Walking away wasn’t failure. It was a choice. The protective services course gave me exactly what I needed at that point in my life, and then I took those lessons and applied them where I felt I could make the biggest impact.
That’s why I still say it was one of the best things I ever did.
Pilot Down – The Exercise That Stayed With Me
Out of everything I experienced on that course, there was one exercise that really stuck with me: Pilot Down at Cannock Chase.
The exercise involved leading a team through woodland terrain, navigating to locate a downed pilot in a simulated battle-zone, and then transporting them out — along with heavy equipment.
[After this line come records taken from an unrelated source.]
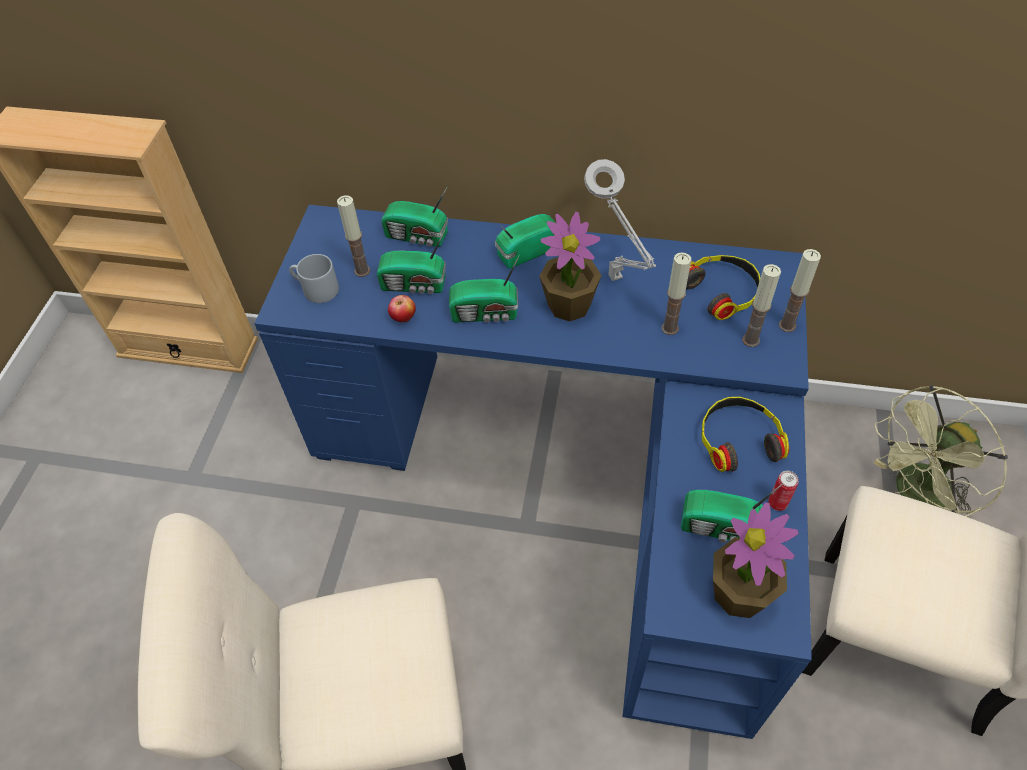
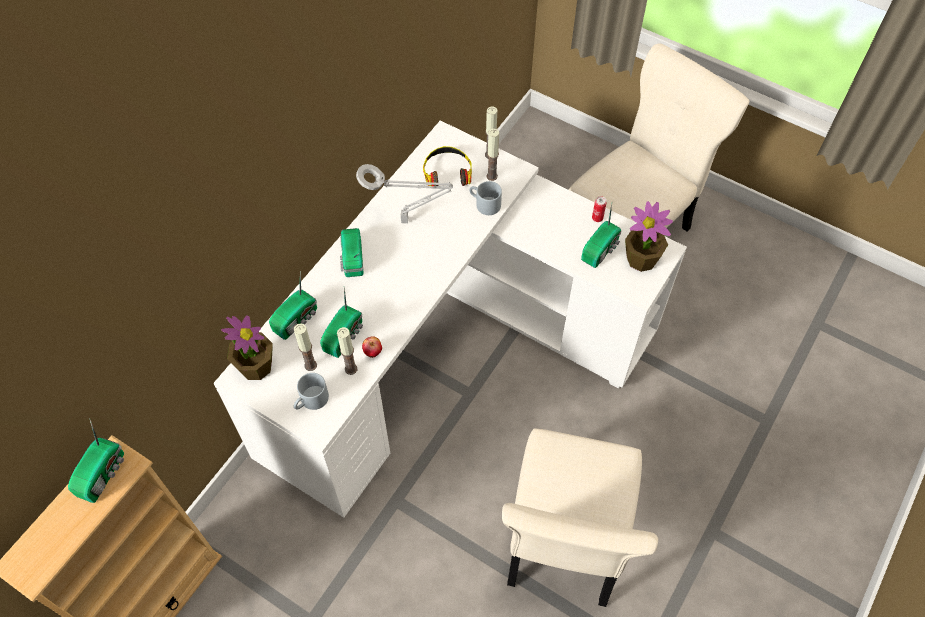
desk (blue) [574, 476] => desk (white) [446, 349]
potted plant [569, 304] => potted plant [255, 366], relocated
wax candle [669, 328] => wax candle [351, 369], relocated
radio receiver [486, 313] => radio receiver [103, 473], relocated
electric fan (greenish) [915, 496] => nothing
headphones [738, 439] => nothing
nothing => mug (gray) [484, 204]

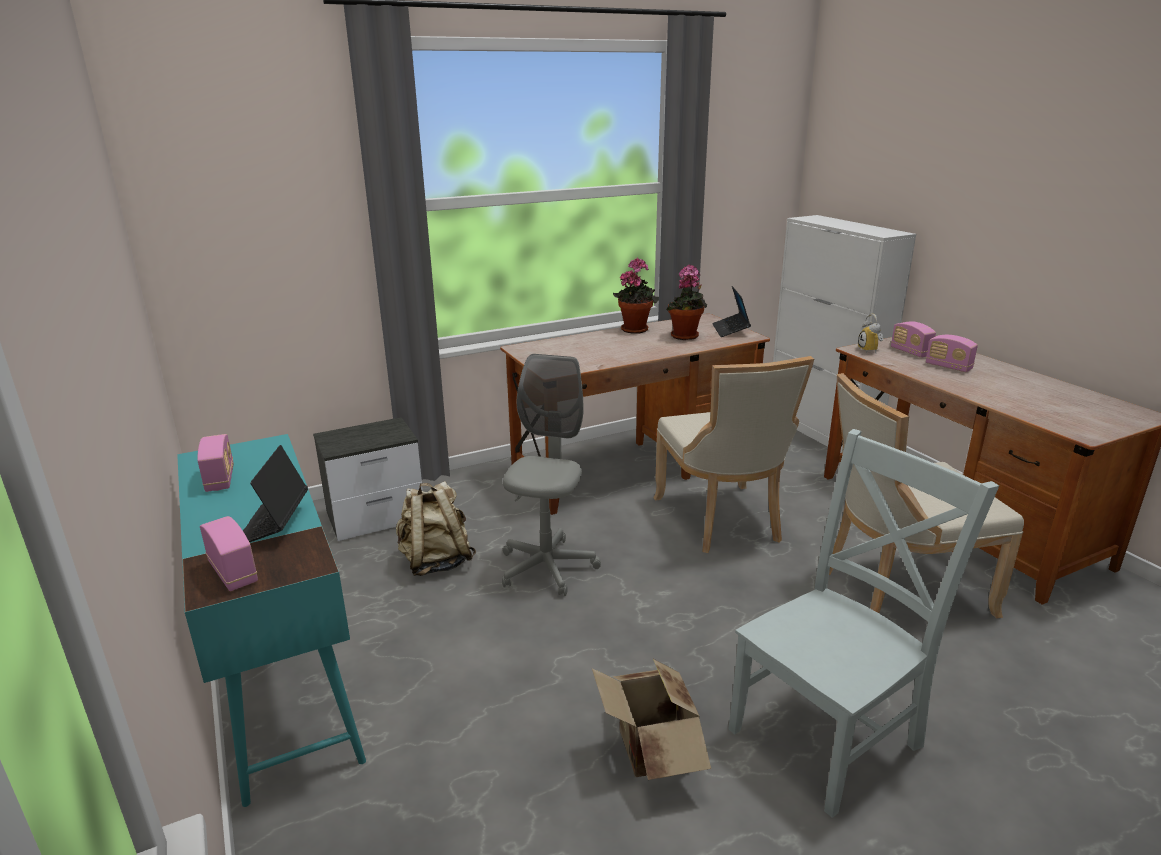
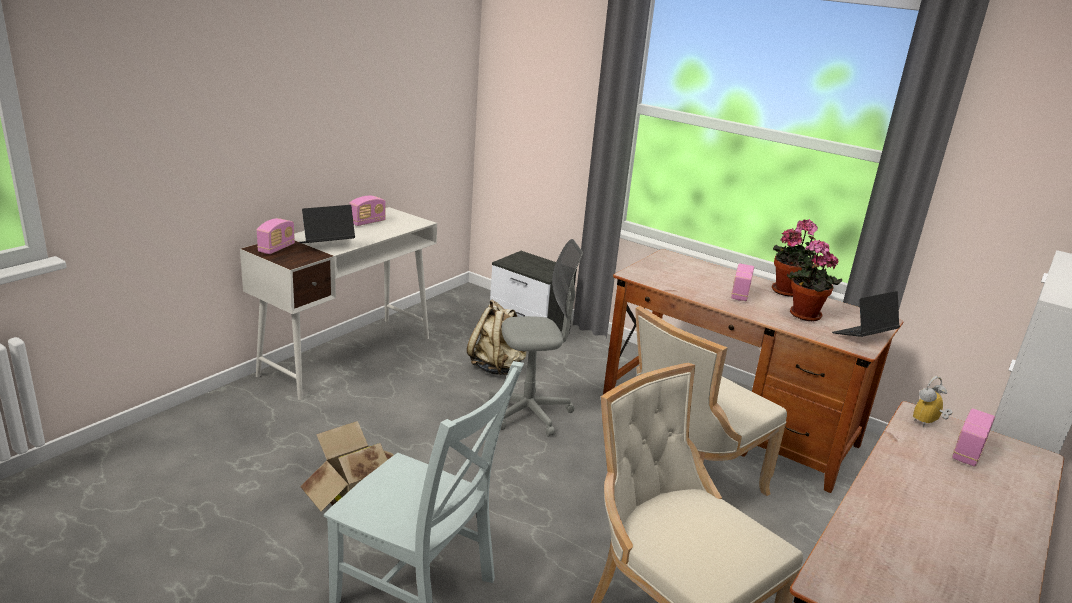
radio receiver [948, 367] => radio receiver [740, 294], relocated
desk (turquoise-coloured) [284, 682] => desk (white) [348, 355]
I was chosen as the team leader for my group, responsible for both navigation and decision-making under pressure.
I did well in some areas, and not so well in others. But that was the point — it was a test of leadership, teamwork, and resilience, not perfection. What stayed with me was the feeling of carrying weight, responsibility, and fatigue all at once, and realising that leadership isn’t about being comfortable — it’s about pushing forward despite discomfort.
That one exercise became the inspiration for something I went on to build into every black belt syllabus in my clubs.
March of the Dan – Inspired by Pilot Down
Pilot Down planted the seed for what I later developed as the March of the Dan – a 10-Mile Weighted Trial at Cannock Chase. While the two challenges are different in detail, the spirit is the same: leadership, endurance, resilience, and the ability to keep going under weight and stress.
March of the Dan is now the closing chapter of every Dan grading I have written. It isn’t about speed or presentation. It’s about grit, fatigue, silence, and the raw question: who are you when no one is watching?
Candidates walk 10 miles carrying a minimum 10kg weight through Cannock Chase. Along the way, they may face random intimidation, ambushes, or attacks — unannounced and under fatigue. They must react instinctively and appropriately, while maintaining the march. Completion is the only goal — no applause, no celebration, just silent acknowledgement.
For me, this represents what a black belt truly means. It is not the flash of kata or the shine of the belt, but the quiet strength to endure hardship alone.
Final Note
The Uniformed Protective Services course didn’t end with me joining the forces, but it gave me something just as valuable: lessons in leadership, awareness, and resilience that shaped who I am today. Pilot Down was a moment that stayed with me, and it evolved into the March of the Dan, a final trial that ensures every black belt I grade earns it with sweat, silence, and struggle.
Sometimes the best paths aren’t the ones you stay on forever, but the ones that give you something you carry with you for life.